▶ _Try it_
Turn the text of the items below into a JSON list of strings, one string per line, with blank lines omitted. Leave the pictures out of the answer.

•••

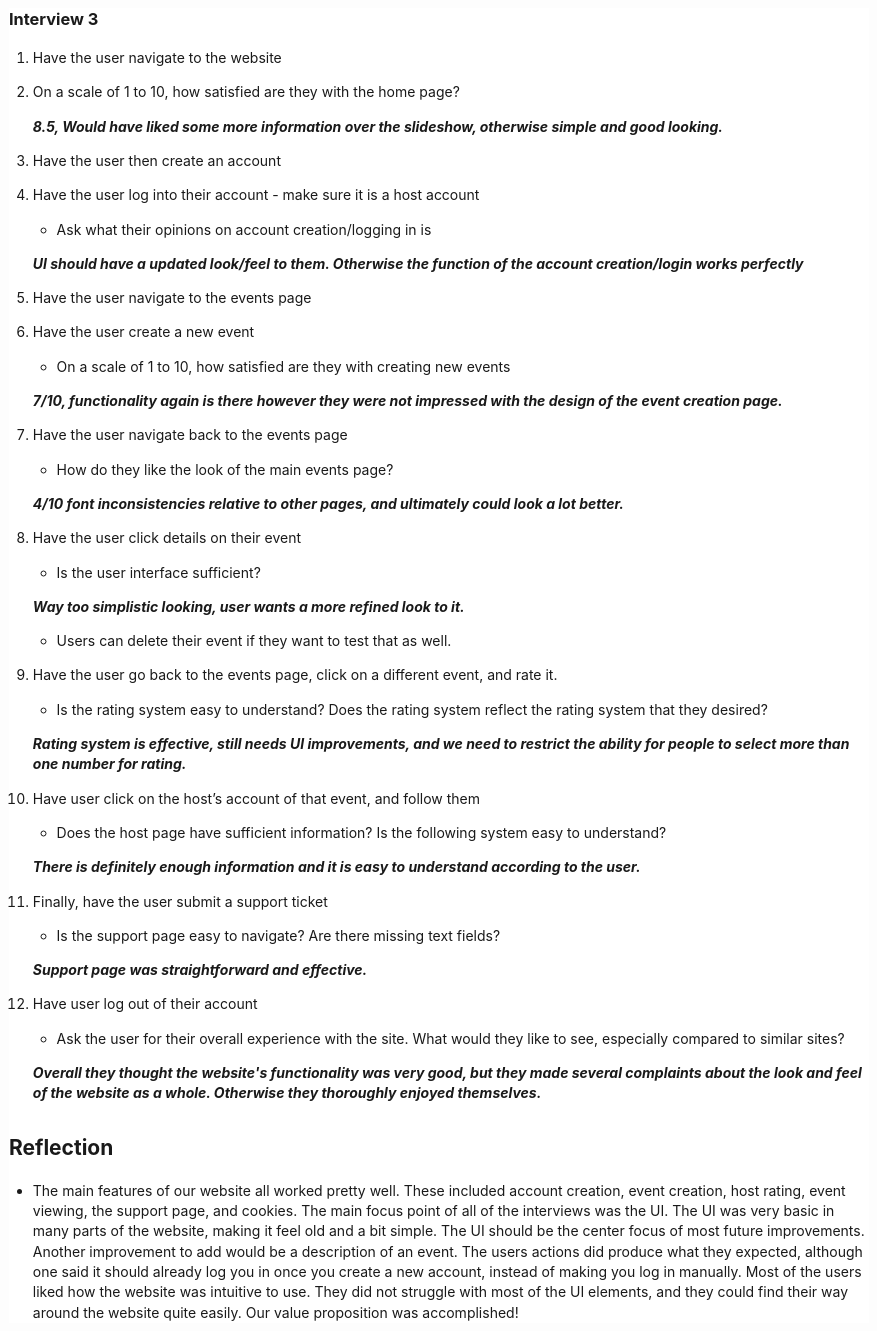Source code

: ### Interview 3

1. Have the user navigate to the website
2. On a scale of 1 to 10, how satisfied are they with the home page?
    
    ***8.5, Would have liked some more information over the slideshow, otherwise simple and good looking.***
3. Have the user then create an account
4. Have the user log into their account - make sure it is a host account
    - Ask what their opinions on account creation/logging in is

    ***UI should have a updated look/feel to them. Otherwise the function of the account creation/login works perfectly***
5. Have the user navigate to the events page 
6. Have the user create a new event
    - On a scale of 1 to 10, how satisfied are they with creating new events

    ***7/10, functionality again is there however they were not impressed with the design of the event creation page.***
7. Have the user navigate back to the events page
    - How do they like the look of the main events page?

    ***4/10 font inconsistencies relative to other pages, and ultimately could look a lot better.***
8. Have the user click details on their event
    - Is the user interface sufficient?

    ***Way too simplistic looking, user wants a more refined look to it.***

    - Users can delete their event if they want to test that as well.
9. Have the user go back to the events page, click on a different event, and rate it.
    - Is the rating system easy to understand? Does the rating system reflect the rating system that they desired?

    ***Rating system is effective, still needs UI improvements, and we need to restrict the ability for people to select more than one number for rating.***
10. Have user click on the host’s account of that event, and follow them
    - Does the host page have sufficient information? Is the following system easy to understand?

    ***There is definitely enough information and it is easy to understand according to the user.*** 
11. Finally, have the user submit a support ticket
    - Is the support page easy to navigate? Are there missing text fields?

    ***Support page was straightforward and effective.***
12. Have user log out of their account
    - Ask the user for their overall experience with the site. What would they like to see, especially compared to similar sites?
    
    ***Overall they thought the website's functionality was very good, but they made several complaints about the look and feel of the website as a whole. Otherwise they thoroughly enjoyed themselves.***

## Reflection
- The main features of our website all worked pretty well. These included account creation, event creation, host rating, event viewing, the support page, and cookies. The main focus point of all of the interviews was the UI. The UI was very basic in many parts of the website, making it feel old and a bit simple. The UI should be the center focus of most future improvements. Another improvement to add would be a description of an event. The users actions did produce what they expected, although one said it should already log you in once you create a new account, instead of making you log in manually. Most of the users liked how the website was intuitive to use. They did not struggle with most of the UI elements, and they could find their way around the website quite easily. Our value proposition was accomplished!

•••

▶ _Output_
[
  "Source code",
  ": ### Interview 3",
  "1. Have the user navigate to the website",
  "2. On a scale of 1 to 10, how satisfied are they with the home page?",
  "    ***8.5, Would have liked some more information over the slideshow, otherwise simple and good looking.***",
  "3. Have the user then create an account",
  "4. Have the user log into their account - make sure it is a host account",
  "    - Ask what their opinions on account creation/logging in is",
  "    ***UI should have a updated look/feel to them. Otherwise the function of the account creation/login works perfectly***",
  "5. Have the user navigate to the events page ",
  "6. Have the user create a new event",
  "    - On a scale of 1 to 10, how satisfied are they with creating new events",
  "    ***7/10, functionality again is there however they were not impressed with the design of the event creation page.***",
  "7. Have the user navigate back to the events page",
  "    - How do they like the look of the main events page?",
  "    ***4/10 font inconsistencies relative to other pages, and ultimately could look a lot better.***",
  "8. Have the user click details on their event",
  "    - Is the user interface sufficient?",
  "    ***Way too simplistic looking, user wants a more refined look to it.***",
  "    - Users can delete their event if they want to test that as well.",
  "9. Have the user go back to the events page, click on a different event, and rate it.",
  "    - Is the rating system easy to understand? Does the rating system reflect the rating system that they desired?",
  "    ***Rating system is effective, still needs UI improvements, and we need to restrict the ability for people to select more than one number for rating.***",
  "10. Have user click on the host’s account of that event, and follow them",
  "    - Does the host page have sufficient information? Is the following system easy to understand?",
  "    ***There is definitely enough information and it is easy to understand according to the user.*** ",
  "11. Finally, have the user submit a support ticket",
  "    - Is the support page easy to navigate? Are there missing text fields?",
  "    ***Support page was straightforward and effective.***",
  "12. Have user log out of their account",
  "    - Ask the user for their overall experience with the site. What would they like to see, especially compared to similar sites?",
  "    ***Overall they thought the website's functionality was very good, but they made several complaints about the look and feel of the website as a whole. Otherwise they thoroughly enjoyed themselves.***",
  "## Reflection",
  "- The main features of our website all worked pretty well. These included account creation, event creation, host rating, event viewing, the support page, and cookies. The main focus point of all of the interviews was the UI. The UI was very basic in many parts of the website, making it feel old and a bit simple. The UI should be the center focus of most future improvements. Another improvement to add would be a description of an event. The users actions did produce what they expected, although one said it should already log you in once you create a new account, instead of making you log in manually. Most of the users liked how the website was intuitive to use. They did not struggle with most of the UI elements, and they could find their way around the website quite easily. Our value proposition was accomplished!"
]